One of the differences that they carry is that purines have higher melting and boiling points as compared to pyrimidines. The molecules of purines are complex and heavy – they participate with a greater number of molecular reactions than pyrimidines. Purines also act as precursor molecules – precursor molecules are molecules that are usually synthesized in an immature form and need processing before they are active. On the other hand, pyrimidines do not function as precursor molecules.

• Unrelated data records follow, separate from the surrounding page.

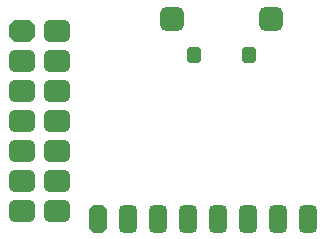
<source format=gbr>
%TF.GenerationSoftware,Altium Limited,Altium Designer,21.2.2 (38)*%
G04 Layer_Color=16711935*
%FSLAX45Y45*%
%MOMM*%
%TF.SameCoordinates,9B882A86-BDC0-4CB1-B03D-B9E00FC7DE04*%
%TF.FilePolarity,Negative*%
%TF.FileFunction,Soldermask,Bot*%
%TF.Part,Single*%
G01*
G75*
%TA.AperFunction,SMDPad,CuDef*%
G04:AMPARAMS|DCode=49|XSize=1.55mm|YSize=2.35mm|CornerRadius=0.425mm|HoleSize=0mm|Usage=FLASHONLY|Rotation=0.000|XOffset=0mm|YOffset=0mm|HoleType=Round|Shape=RoundedRectangle|*
%AMROUNDEDRECTD49*
21,1,1.55000,1.50000,0,0,0.0*
21,1,0.70000,2.35000,0,0,0.0*
1,1,0.85000,0.35000,-0.75000*
1,1,0.85000,-0.35000,-0.75000*
1,1,0.85000,-0.35000,0.75000*
1,1,0.85000,0.35000,0.75000*
%
%ADD49ROUNDEDRECTD49*%
G04:AMPARAMS|DCode=50|XSize=1.55mm|YSize=2.35mm|CornerRadius=0mm|HoleSize=0mm|Usage=FLASHONLY|Rotation=0.000|XOffset=0mm|YOffset=0mm|HoleType=Round|Shape=Octagon|*
%AMOCTAGOND50*
4,1,8,-0.38750,1.17500,0.38750,1.17500,0.77500,0.78750,0.77500,-0.78750,0.38750,-1.17500,-0.38750,-1.17500,-0.77500,-0.78750,-0.77500,0.78750,-0.38750,1.17500,0.0*
%
%ADD50OCTAGOND50*%

%TA.AperFunction,ComponentPad*%
G04:AMPARAMS|DCode=51|XSize=2.05mm|YSize=2.05mm|CornerRadius=0.55mm|HoleSize=0mm|Usage=FLASHONLY|Rotation=180.000|XOffset=0mm|YOffset=0mm|HoleType=Round|Shape=RoundedRectangle|*
%AMROUNDEDRECTD51*
21,1,2.05000,0.95000,0,0,180.0*
21,1,0.95000,2.05000,0,0,180.0*
1,1,1.10000,-0.47500,0.47500*
1,1,1.10000,0.47500,0.47500*
1,1,1.10000,0.47500,-0.47500*
1,1,1.10000,-0.47500,-0.47500*
%
%ADD51ROUNDEDRECTD51*%
G04:AMPARAMS|DCode=52|XSize=1.25mm|YSize=1.35mm|CornerRadius=0.35mm|HoleSize=0mm|Usage=FLASHONLY|Rotation=180.000|XOffset=0mm|YOffset=0mm|HoleType=Round|Shape=RoundedRectangle|*
%AMROUNDEDRECTD52*
21,1,1.25000,0.65000,0,0,180.0*
21,1,0.55000,1.35000,0,0,180.0*
1,1,0.70000,-0.27500,0.32500*
1,1,0.70000,0.27500,0.32500*
1,1,0.70000,0.27500,-0.32500*
1,1,0.70000,-0.27500,-0.32500*
%
%ADD52ROUNDEDRECTD52*%
G04:AMPARAMS|DCode=53|XSize=1.85mm|YSize=2.25mm|CornerRadius=0mm|HoleSize=0mm|Usage=FLASHONLY|Rotation=270.000|XOffset=0mm|YOffset=0mm|HoleType=Round|Shape=Octagon|*
%AMOCTAGOND53*
4,1,8,1.12500,0.46250,1.12500,-0.46250,0.66250,-0.92500,-0.66250,-0.92500,-1.12500,-0.46250,-1.12500,0.46250,-0.66250,0.92500,0.66250,0.92500,1.12500,0.46250,0.0*
%
%ADD53OCTAGOND53*%

G04:AMPARAMS|DCode=54|XSize=1.85mm|YSize=2.25mm|CornerRadius=0.5mm|HoleSize=0mm|Usage=FLASHONLY|Rotation=270.000|XOffset=0mm|YOffset=0mm|HoleType=Round|Shape=RoundedRectangle|*
%AMROUNDEDRECTD54*
21,1,1.85000,1.25001,0,0,270.0*
21,1,0.85000,2.25000,0,0,270.0*
1,1,1.00000,-0.62500,-0.42500*
1,1,1.00000,-0.62500,0.42500*
1,1,1.00000,0.62500,0.42500*
1,1,1.00000,0.62500,-0.42500*
%
%ADD54ROUNDEDRECTD54*%
D49*
X1588000Y170000D02*
D03*
X2604000D02*
D03*
X1842000D02*
D03*
X2096000D02*
D03*
X1080000D02*
D03*
X2350000D02*
D03*
X1334000D02*
D03*
D50*
X826000D02*
D03*
D51*
X2285000Y1860000D02*
D03*
X1450000D02*
D03*
D52*
X2097500Y1560000D02*
D03*
X1637500D02*
D03*
D53*
X180000Y1760000D02*
D03*
D54*
Y1506000D02*
D03*
Y1252000D02*
D03*
Y998000D02*
D03*
Y744000D02*
D03*
Y490000D02*
D03*
Y236000D02*
D03*
X474000Y1760000D02*
D03*
Y1506000D02*
D03*
Y1252000D02*
D03*
Y998000D02*
D03*
Y744000D02*
D03*
Y490000D02*
D03*
Y236000D02*
D03*
%TF.MD5,4d037484c50d2bf55d50a94bdc8b7d33*%
M02*

</source>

Ultimately, aside from the fact that purines have two-carbon nitrogen rings and that pyrimidines only have one-carbon rings, their main difference is that in a purine catabolism, the main breakdown ends in uric acid, while in a pyrimidine catabolism, the main breakdown ends in ammonia, carbon dioxide, and beta-amino acids.  

Summary:

  1. A purine is known for being a heterocyclic aromatic organic compound. It is made up of a pyrimidine ring that is fused to an imidazole ring. It makes up two of the four nucleobases in DNA and RNA which are adenine and guanine. It can be created artificially through a Traube purine synthesis.

  2. On the other hand, similar to the pyridine, a pyrimidine is an aromatic heterocyclic organic compound, but it is made up of only one carbon ring. It makes up the other bases in DNA and RNA which are cytosine and thymine in DNA, and cytosine and uracil in RNA. Its rings are also components of several larger compounds, like thiamine and some synthetic barbiturates.